Wüsste man es nicht besser, würde man nicht glauben, dass er mit einer Versammlung älterer Menschen spricht, von denen einige im Rollstuhl sitzen, andere sprachliche Einschränkungen haben und wieder andere Demenz- oder Alzheimerpatienten sind.
Seine Hände gestikulieren, seine leidenschaftliche Stimme beschreibt mit Hilfe von Tafel und Kreide ein breitgefächertes Thema: „Wer kann mir sagen, was Frieden bedeutet? Du, Alberto, ja, sag es mir, und ich schreibe es auf. Wunderbar! Kommt schon, Leute, wir schicken es an die Lokalzeitung!”
Als ich Ferruccio zum ersten Mal traf, arbeitete er bereits seit Jahren in diesem Altenheim. Er war für die Freizeitgestaltung zuständig, aber im Grunde genommen war er ein Motivationsredner für jeden, der ihn in Aktion erleben durfte.
Leidenschaft, Empathie, Ermutigung, Fürsorge und Respekt bis zum Ende – das sind einige der Werte, die er bis zu seinem Renteneintritt vor wenigen Monaten verkörpert hat. Ich habe so viel von seinem Beispiel und der Art, wie er sprach, gelernt. Egal wie eilig er es auch hatte, er blieb immer stehen, wenn er von einem entfernt sitzenden Heimbewohner gerufen wurde und war sich nicht zu schade zu helfen, wenn verschüttetes Essen aufzuwischen war. Er zeigte jedem einzelnen Bewohner großen Respekt.
Jeden Mittwoch traf er sich mit einer Gruppe von Senioren und sprach mit ihnen über aktuelle Ereignisse. Zusammen verfassten sie Briefe an lokale Politiker und Beamte, die Kinder in der Dorfschule oder eine Gruppe bosnischer Flüchtlinge. Es war magisch zu sehen, wie er das Interesse eines alten lethargischen Mannes wecken und ein Lächeln auf das Gesicht einer Frau im Rollstuhl zaubern konnte, die einen Schlaganfall erlitten hatte und nicht mehr sprechen konnte und deren Worte in ihrem Inneren gefangen waren.
Während diesen als „Mittwochstreffen“ bekannten Runden wurde viel geredet, diskutiert, vorgeschlagen. Die Teilnehmer schrieben ein Buch, welches sie ihrer Stadt widmeten und selbst die lokale Presse nahm oft an dieser Runde teil und berichtete über die besprochenen Themen.
Ferruccio hat mich gelehrt, wie wichtig es ist, ein Umfeld zu schaffen, in dem sich ältere Menschen öffnen können. Sie brauchen jemanden, der sich ein paar Augenblicke Zeit nimmt. Sie brauchen Augenkontakt. Sie brauchen ein Lächeln. Sie brauchen jemanden, der ihren Namen kennt und echtes Interesse zeigt.

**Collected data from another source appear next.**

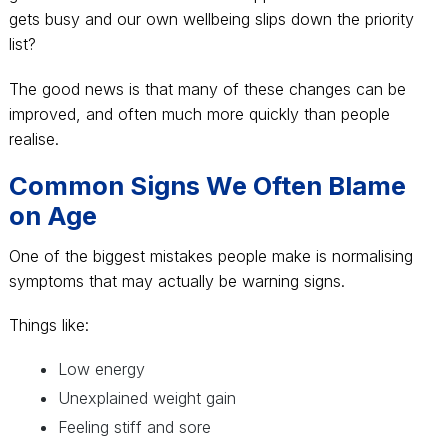
gets busy and our own wellbeing slips down the priority
list?
The good news is that many of these changes can be
improved, and often much more quickly than people
realise.
Common Signs We Often Blame
on Age
One of the biggest mistakes people make is normalising
symptoms that may actually be warning signs.
Things like:
Low energy
Unexplained weight gain
Feeling stiff and sore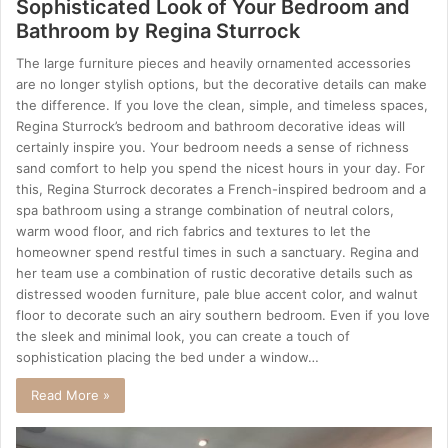
Sophisticated Look of Your Bedroom and
Bathroom by Regina Sturrock
The large furniture pieces and heavily ornamented accessories
are no longer stylish options, but the decorative details can make
the difference. If you love the clean, simple, and timeless spaces,
Regina Sturrock’s bedroom and bathroom decorative ideas will
certainly inspire you. Your bedroom needs a sense of richness
sand comfort to help you spend the nicest hours in your day. For
this, Regina Sturrock decorates a French-inspired bedroom and a
spa bathroom using a strange combination of neutral colors,
warm wood floor, and rich fabrics and textures to let the
homeowner spend restful times in such a sanctuary. Regina and
her team use a combination of rustic decorative details such as
distressed wooden furniture, pale blue accent color, and walnut
floor to decorate such an airy southern bedroom. Even if you love
the sleek and minimal look, you can create a touch of
sophistication placing the bed under a window…
Read More »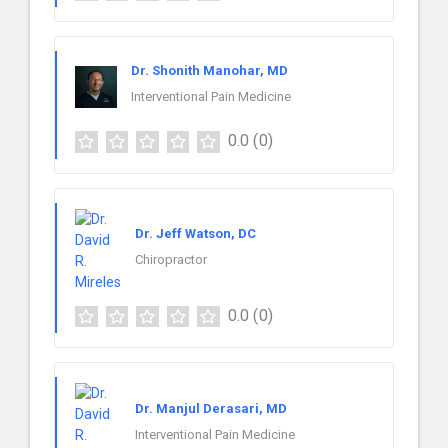
Dr. Shonith Manohar, MD
Interventional Pain Medicine
0.0
(0)
Dr. Jeff Watson, DC
Chiropractor
0.0
(0)
Dr. Manjul Derasari, MD
Interventional Pain Medicine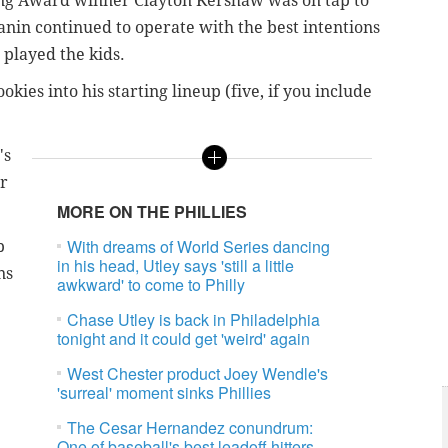
ung Award winner Clayton Kershaw was on tap to
nin continued to operate with the best intentions
 played the kids.
ies into his starting lineup (five, if you include
's
ar
MORE ON THE PHILLIES
With dreams of World Series dancing
p
in his head, Utley says 'still a little
ns
awkward' to come to Philly
Chase Utley is back in Philadelphia
tonight and it could get 'weird' again
West Chester product Joey Wendle's
'surreal' moment sinks Phillies
The Cesar Hernandez conundrum:
One of baseball's best leadoff hitters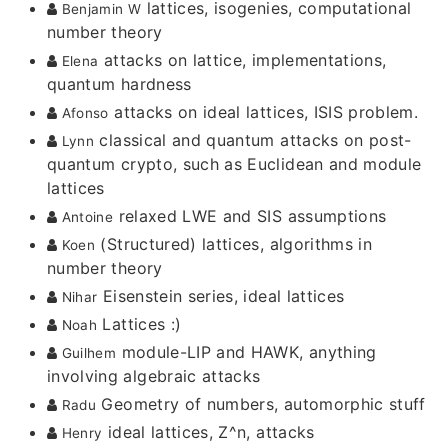
lattices, isogenies, computational
Benjamin W
number theory
attacks on lattice, implementations,
Elena
quantum hardness
attacks on ideal lattices, ISIS problem.
Afonso
classical and quantum attacks on post-
Lynn
quantum crypto, such as Euclidean and module
lattices
relaxed LWE and SIS assumptions
Antoine
(Structured) lattices, algorithms in
Koen
number theory
Eisenstein series, ideal lattices
Nihar
Lattices :)
Noah
module-LIP and HAWK, anything
Guilhem
involving algebraic attacks
Geometry of numbers, automorphic stuff
Radu
ideal lattices, Z^n, attacks
Henry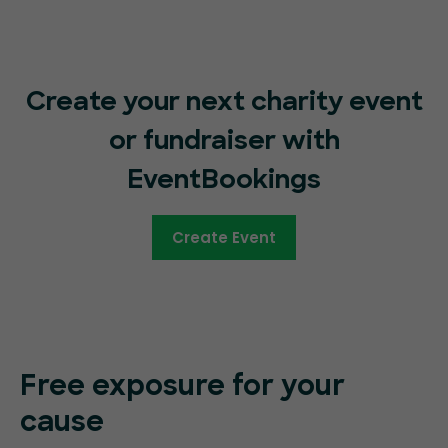
Create your next charity event
or fundraiser with
EventBookings
Create Event
Free exposure for your
cause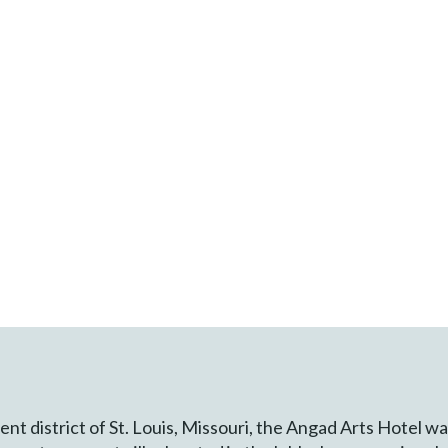
nt district of St. Louis, Missouri, the Angad Arts Hotel w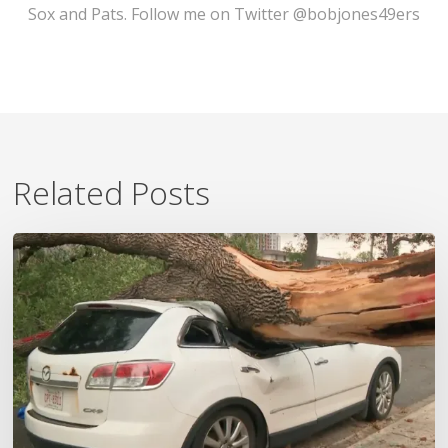
Sox and Pats. Follow me on Twitter @bobjones49ers
Related Posts
Wildfires,
Floods
and
Tornadoes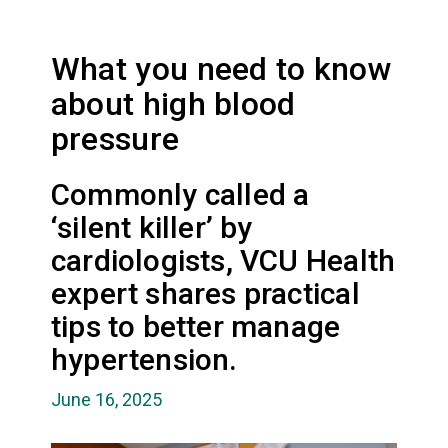
What you need to know
about high blood
pressure
Commonly called a
‘silent killer’ by
cardiologists, VCU Health
expert shares practical
tips to better manage
hypertension.
June 16, 2025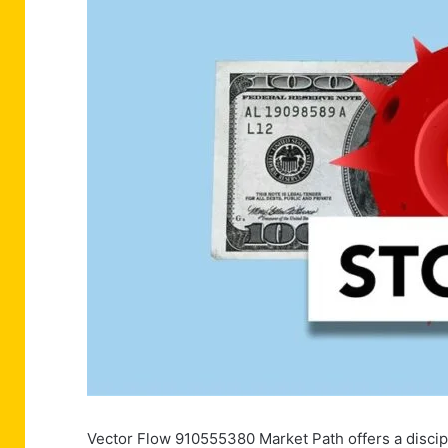
Vector Flow 910555380 Market Path offers a discip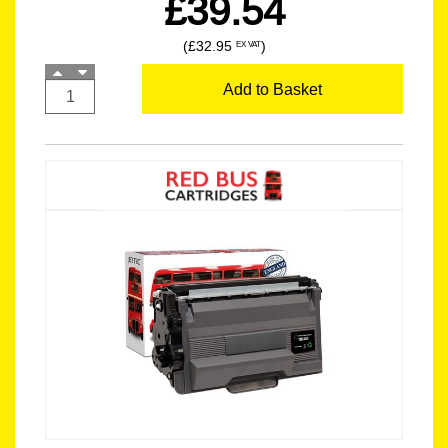
£39.54
(£32.95
)
EX VAT
Add to Basket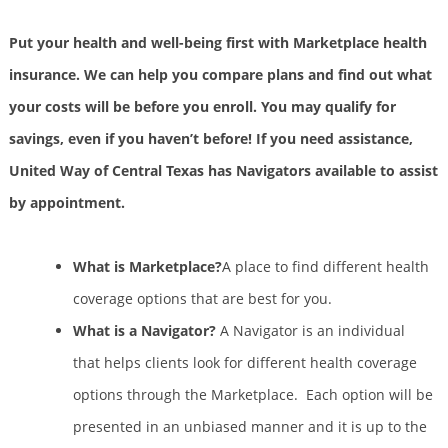
Put your health and well-being first with Marketplace health
insurance. We can help you compare plans and find out what
your costs will be before you enroll. You may qualify for
savings, even if you haven’t before! If you need assistance,
United Way of Central Texas has Navigators available to assist
by appointment.
What is Marketplace?
A place to find different health
coverage options that are best for you.
What is a Navigator?
A Navigator is an individual
that helps clients look for different health coverage
options through the Marketplace. Each option will be
presented in an unbiased manner and it is up to the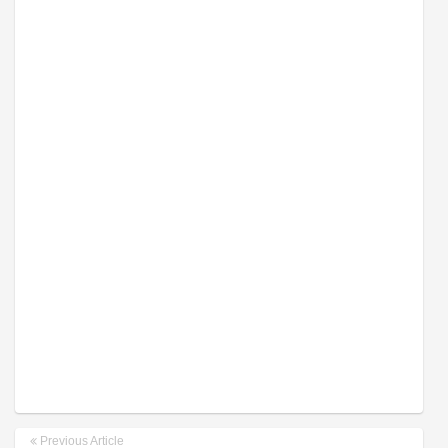
Previous Article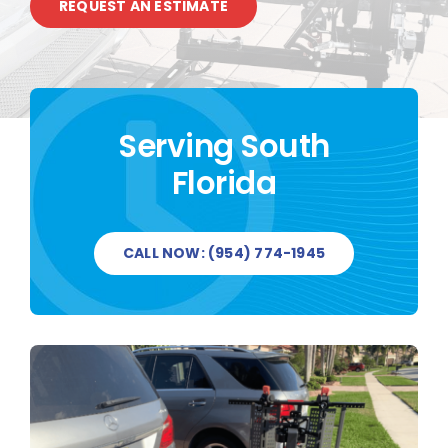
REQUEST AN ESTIMATE
CONTACT US
Serving South
Florida
CALL NOW: (954) 774-1945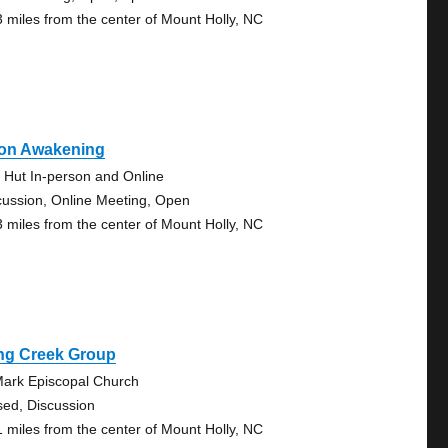
3 miles from the center of Mount Holly, NC
on Awakening
 Hut In-person and Online
cussion, Online Meeting, Open
3 miles from the center of Mount Holly, NC
ng Creek Group
Mark Episcopal Church
sed, Discussion
1 miles from the center of Mount Holly, NC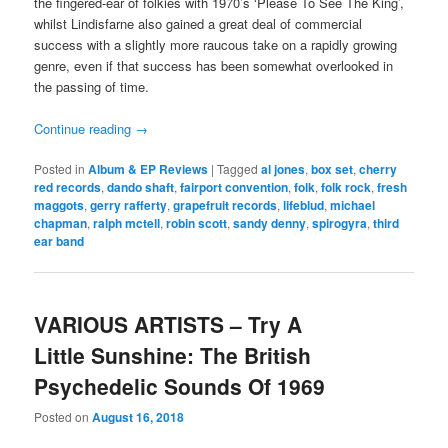
the fingered-ear of folkies with 1970’s ‘Please To See The King’,
whilst Lindisfarne also gained a great deal of commercial
success with a slightly more raucous take on a rapidly growing
genre, even if that success has been somewhat overlooked in
the passing of time.
Continue reading
→
Posted in
Album & EP Reviews
|
Tagged
al jones
,
box set
,
cherry
red records
,
dando shaft
,
fairport convention
,
folk
,
folk rock
,
fresh
maggots
,
gerry rafferty
,
grapefruit records
,
lifeblud
,
michael
chapman
,
ralph mctell
,
robin scott
,
sandy denny
,
spirogyra
,
third
ear band
VARIOUS ARTISTS – Try A
Little Sunshine: The British
Psychedelic Sounds Of 1969
Posted on
August 16, 2018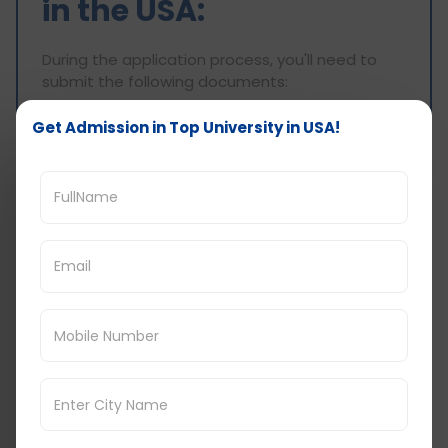
in the USA:
During the application process, you'll need to
submit the following documents:
Academic Transcripts
Get Admission in Top University in USA!
Resume
Statement of Purpose (SOP)
Letters of Recommendation (LOR)
English Language Test Scores
Passport Copy
VISA
Work Experience Proof (if required)
Understanding and fulfilling these eligibility
criteria and document requirements are crucial
steps in successfully applying to top universities
for an MBA in Finance in the USA.
Cost of Studying MBA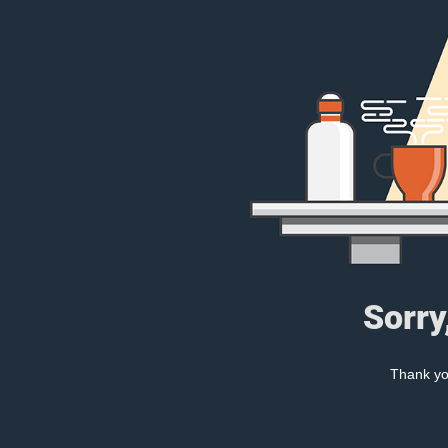
Sorry
Thank you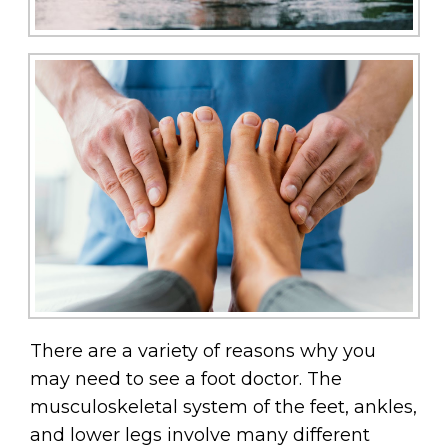
There are a variety of reasons why you
may need to see a foot doctor. The
musculoskeletal system of the feet, ankles,
and lower legs involve many different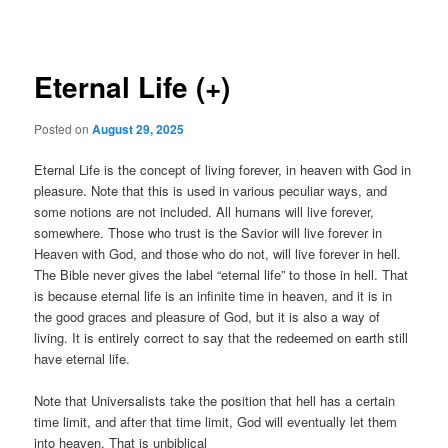
navigation
Eternal Life (+)
Posted on
August 29, 2025
Eternal Life is the concept of living forever, in heaven with God in
pleasure. Note that this is used in various peculiar ways, and
some notions are not included. All humans will live forever,
somewhere. Those who trust is the Savior will live forever in
Heaven with God, and those who do not, will live forever in hell.
The Bible never gives the label “eternal life” to those in hell. That
is because eternal life is an infinite time in heaven, and it is in
the good graces and pleasure of God, but it is also a way of
living. It is entirely correct to say that the redeemed on earth still
have eternal life.
Note that Universalists take the position that hell has a certain
time limit, and after that time limit, God will eventually let them
into heaven. That is unbiblical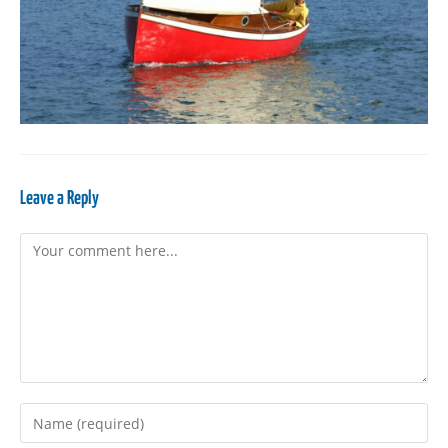
Leave a Reply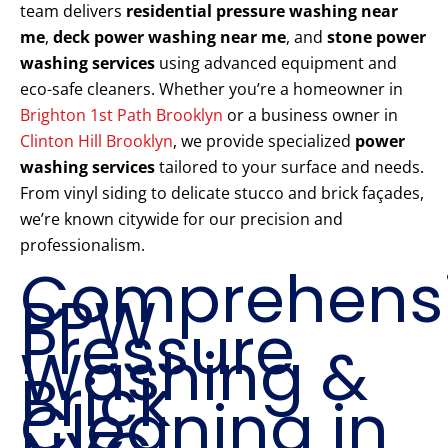
team delivers
residential pressure washing near
me
,
deck power washing near me
, and
stone power
washing services
using advanced equipment and
eco-safe cleaners. Whether you’re a homeowner in
Brighton 1st Path Brooklyn
or a business owner in
Clinton Hill Brooklyn
, we provide specialized
power
washing services
tailored to your surface and needs.
From vinyl siding to delicate stucco and brick façades,
we’re known citywide for our precision and
professionalism.
Comprehens
PPW
Pressure
Washing &
Brick
Cleaning in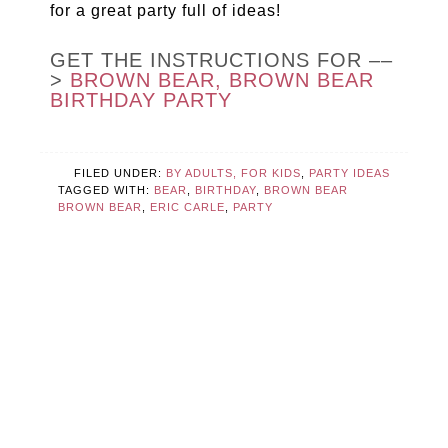
for a great party full of ideas!
GET THE INSTRUCTIONS FOR ––
>
BROWN BEAR, BROWN BEAR
BIRTHDAY PARTY
FILED UNDER:
BY ADULTS, FOR KIDS
,
PARTY IDEAS
TAGGED WITH:
BEAR
,
BIRTHDAY
,
BROWN BEAR
BROWN BEAR
,
ERIC CARLE
,
PARTY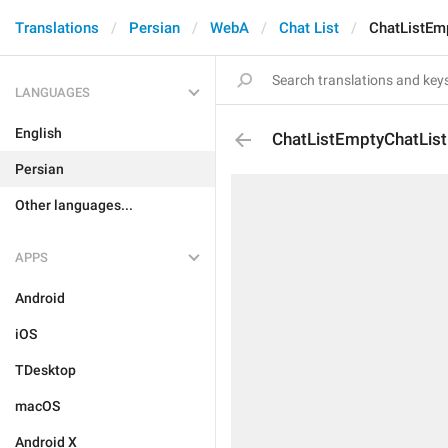
Translations
Persian
WebA
Chat List
ChatListEmp
LANGUAGES
English
ChatListEmptyChatListF
Persian
Other languages...
APPS
Android
iOS
TDesktop
macOS
Android X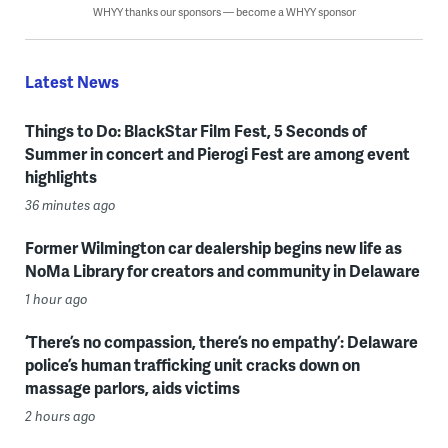
WHYY thanks our sponsors — become a WHYY sponsor
Latest News
Things to Do: BlackStar Film Fest, 5 Seconds of
Summer in concert and Pierogi Fest are among event
highlights
36 minutes ago
Former Wilmington car dealership begins new life as
NoMa Library for creators and community in Delaware
1 hour ago
‘There’s no compassion, there’s no empathy’: Delaware
police’s human trafficking unit cracks down on
massage parlors, aids victims
2 hours ago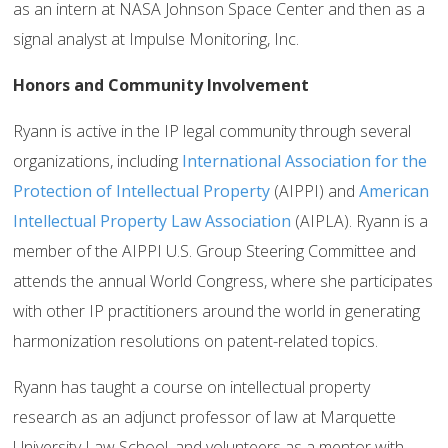
as an intern at NASA Johnson Space Center and then as a
signal analyst at Impulse Monitoring, Inc.
Honors and Community Involvement
Ryann is active in the IP legal community through several
organizations, including
International Association for the
Protection of Intellectual Property
(AIPPI) and
American
Intellectual Property Law Association
(AIPLA). Ryann is a
member of the AIPPI U.S. Group Steering Committee and
attends the annual World Congress, where she participates
with other IP practitioners around the world in generating
harmonization resolutions on patent-related topics.
Ryann has taught a course on intellectual property
research as an adjunct professor of law at Marquette
University Law School, and volunteers as a mentor with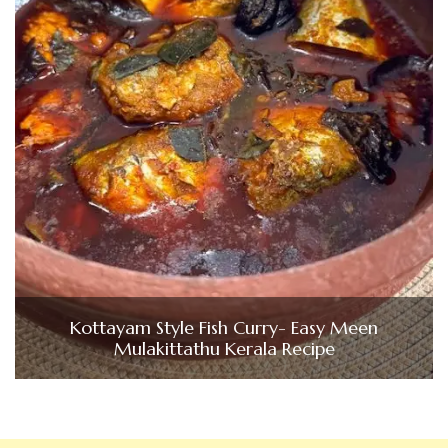
Kottayam Style Fish Curry- Easy Meen
Mulakittathu Kerala Recipe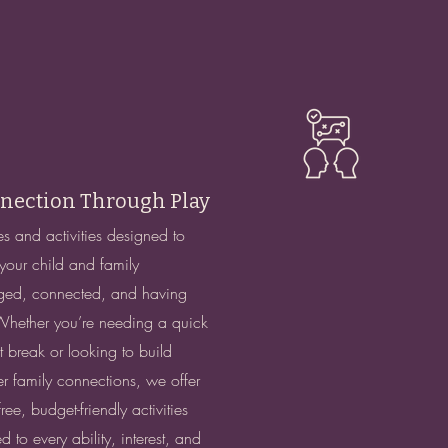
nection Through Play
 and activities designed to
your child and family
ed, connected, and having
Whether you’re needing a quick
t break or looking to build
r family connections, we offer
ree, budget-friendly activities
ed to every ability, interest, and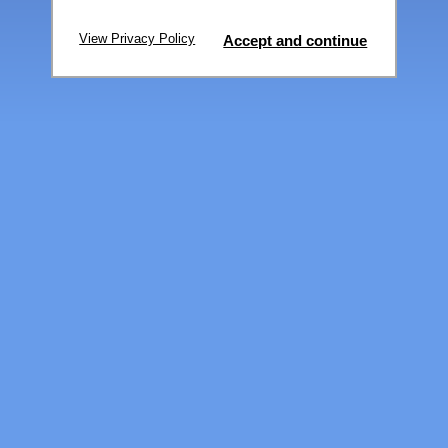
View Privacy Policy
Accept and continue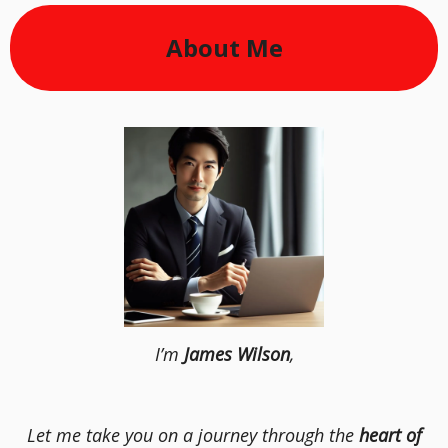
About Me
I’m
James Wilson
,
Let me take you on a journey through the
heart of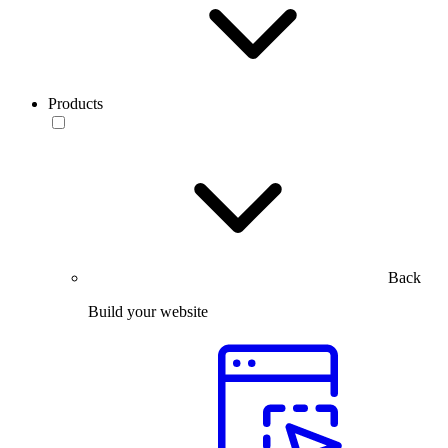
Products
Back
Build your website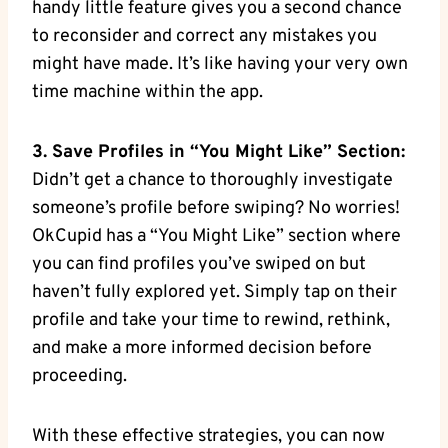
handy little‍ feature‍ gives you a second chance
to reconsider and⁤ correct any mistakes you
‍might have made. It’s like having your very own
time machine within the app.
3. Save Profiles in⁢ “You Might Like” Section:
‍Didn’t get‍ a chance to thoroughly investigate
someone’s ‌profile before swiping? No worries!
OkCupid has a “You Might Like” section where
you can find⁤ profiles you’ve ⁣swiped on⁤ but
haven’t fully explored yet. ⁢Simply‍ tap on their
⁣profile and take your time to rewind, ⁢rethink,
and make a more informed decision before
proceeding.
With these effective strategies, you can‌ now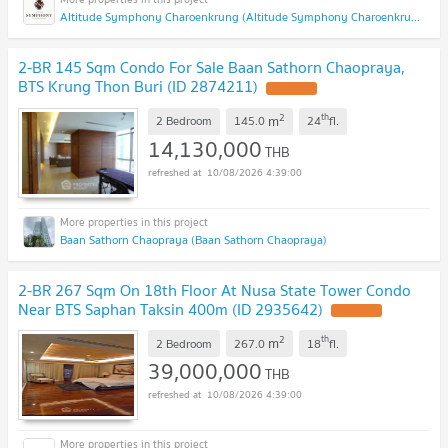
Altitude Symphony Charoenkrung (Altitude Symphony Charoenkrung)
2-BR 145 Sqm Condo For Sale Baan Sathorn Chaopraya,
BTS Krung Thon Buri (ID 2874211)
2
th
m
2 Bedroom
145.0
24
fl.
14,130,000
THB
10/08/2026 4:39:00
Baan Sathorn Chaopraya (Baan Sathorn Chaopraya)
2-BR 267 Sqm On 18th Floor At Nusa State Tower Condo
Near BTS Saphan Taksin 400m (ID 2935642)
2
th
m
2 Bedroom
267.0
18
fl.
39,000,000
THB
10/08/2026 4:39:00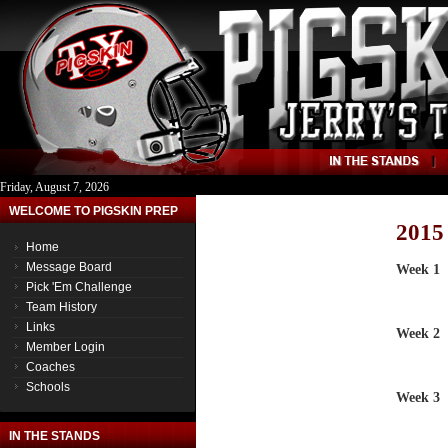
Friday, August 7, 2026
WELCOME TO PIGSKIN PREP
2015
Home
Message Board
Week 1
Pick 'Em Challenge
Team History
Links
Week 2
Member Login
Coaches
Schools
Week 3
IN THE STANDS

Wenn es vorbei ist, möchte ich sagen: Mein ganzes Leben lang
War ich eine Braut, verheiratet mit dem Erstaunen;
War ich der Bräutigam, der die Welt in seine Arme nahm.Wenn es vorbei ist, will ich mich nicht fragen:
Ob ich aus meinem Leben etwas Besonderes und Gutes gemacht habe.
Ich will nicht klagen und verängstigt sein, oder voller Streit.Ich will nicht einfach nur ein Besucher in dieser Welt gewesen sein.